(What needs to be done) In how many lines of the records below does the word "nose" appear? Answer with the number alone.

Stored data entries:
++++++++++++++++++++

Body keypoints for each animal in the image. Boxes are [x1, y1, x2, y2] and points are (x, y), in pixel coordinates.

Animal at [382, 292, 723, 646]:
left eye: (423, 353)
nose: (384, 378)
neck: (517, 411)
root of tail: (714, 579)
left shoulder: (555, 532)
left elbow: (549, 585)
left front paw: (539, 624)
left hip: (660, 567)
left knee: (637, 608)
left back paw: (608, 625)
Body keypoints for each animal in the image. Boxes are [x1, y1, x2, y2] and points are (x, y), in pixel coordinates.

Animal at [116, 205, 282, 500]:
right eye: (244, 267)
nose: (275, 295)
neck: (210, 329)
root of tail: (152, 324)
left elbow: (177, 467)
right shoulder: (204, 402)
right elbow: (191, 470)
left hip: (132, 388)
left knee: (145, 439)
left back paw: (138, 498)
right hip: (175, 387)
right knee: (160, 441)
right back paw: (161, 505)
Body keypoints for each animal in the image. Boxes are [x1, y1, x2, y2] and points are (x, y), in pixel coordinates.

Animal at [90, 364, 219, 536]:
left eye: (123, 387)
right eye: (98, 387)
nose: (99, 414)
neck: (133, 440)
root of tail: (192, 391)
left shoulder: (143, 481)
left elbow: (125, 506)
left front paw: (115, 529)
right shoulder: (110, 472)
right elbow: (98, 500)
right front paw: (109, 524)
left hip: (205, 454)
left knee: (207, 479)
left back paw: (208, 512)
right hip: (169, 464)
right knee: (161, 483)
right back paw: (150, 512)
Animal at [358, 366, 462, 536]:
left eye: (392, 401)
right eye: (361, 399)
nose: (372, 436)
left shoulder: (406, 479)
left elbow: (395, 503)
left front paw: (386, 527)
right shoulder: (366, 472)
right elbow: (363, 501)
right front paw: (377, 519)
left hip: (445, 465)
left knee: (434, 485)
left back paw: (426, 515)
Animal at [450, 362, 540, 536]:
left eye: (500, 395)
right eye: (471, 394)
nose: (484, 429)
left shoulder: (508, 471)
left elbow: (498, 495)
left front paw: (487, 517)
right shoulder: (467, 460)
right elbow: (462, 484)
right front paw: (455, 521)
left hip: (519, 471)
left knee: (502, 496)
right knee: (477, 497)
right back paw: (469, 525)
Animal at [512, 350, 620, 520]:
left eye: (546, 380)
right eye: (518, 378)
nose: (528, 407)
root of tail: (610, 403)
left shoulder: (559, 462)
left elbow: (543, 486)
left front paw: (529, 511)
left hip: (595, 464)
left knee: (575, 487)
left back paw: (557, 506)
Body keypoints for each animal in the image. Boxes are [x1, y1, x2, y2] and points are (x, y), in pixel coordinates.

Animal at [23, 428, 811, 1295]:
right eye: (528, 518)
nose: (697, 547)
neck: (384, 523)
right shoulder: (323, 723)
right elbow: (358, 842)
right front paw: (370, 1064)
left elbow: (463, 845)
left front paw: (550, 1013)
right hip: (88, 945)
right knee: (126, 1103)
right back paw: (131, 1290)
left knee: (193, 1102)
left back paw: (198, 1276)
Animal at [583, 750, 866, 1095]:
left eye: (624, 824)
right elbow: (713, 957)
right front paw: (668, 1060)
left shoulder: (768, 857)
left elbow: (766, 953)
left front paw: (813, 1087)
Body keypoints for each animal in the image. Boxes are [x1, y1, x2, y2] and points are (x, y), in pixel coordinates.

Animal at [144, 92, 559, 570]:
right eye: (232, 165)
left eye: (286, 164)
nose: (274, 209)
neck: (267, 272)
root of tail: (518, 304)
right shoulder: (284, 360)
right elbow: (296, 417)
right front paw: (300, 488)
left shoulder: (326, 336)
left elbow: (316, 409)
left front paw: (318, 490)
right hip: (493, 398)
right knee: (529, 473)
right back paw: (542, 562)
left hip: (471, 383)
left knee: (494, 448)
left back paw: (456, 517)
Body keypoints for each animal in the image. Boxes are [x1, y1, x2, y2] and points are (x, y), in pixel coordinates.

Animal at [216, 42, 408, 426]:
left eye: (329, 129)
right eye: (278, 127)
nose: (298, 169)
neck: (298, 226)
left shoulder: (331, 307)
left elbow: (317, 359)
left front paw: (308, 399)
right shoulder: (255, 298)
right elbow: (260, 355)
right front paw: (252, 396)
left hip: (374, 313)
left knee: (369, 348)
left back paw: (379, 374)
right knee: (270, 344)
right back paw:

++++++++++++++++++++

(Answer) 9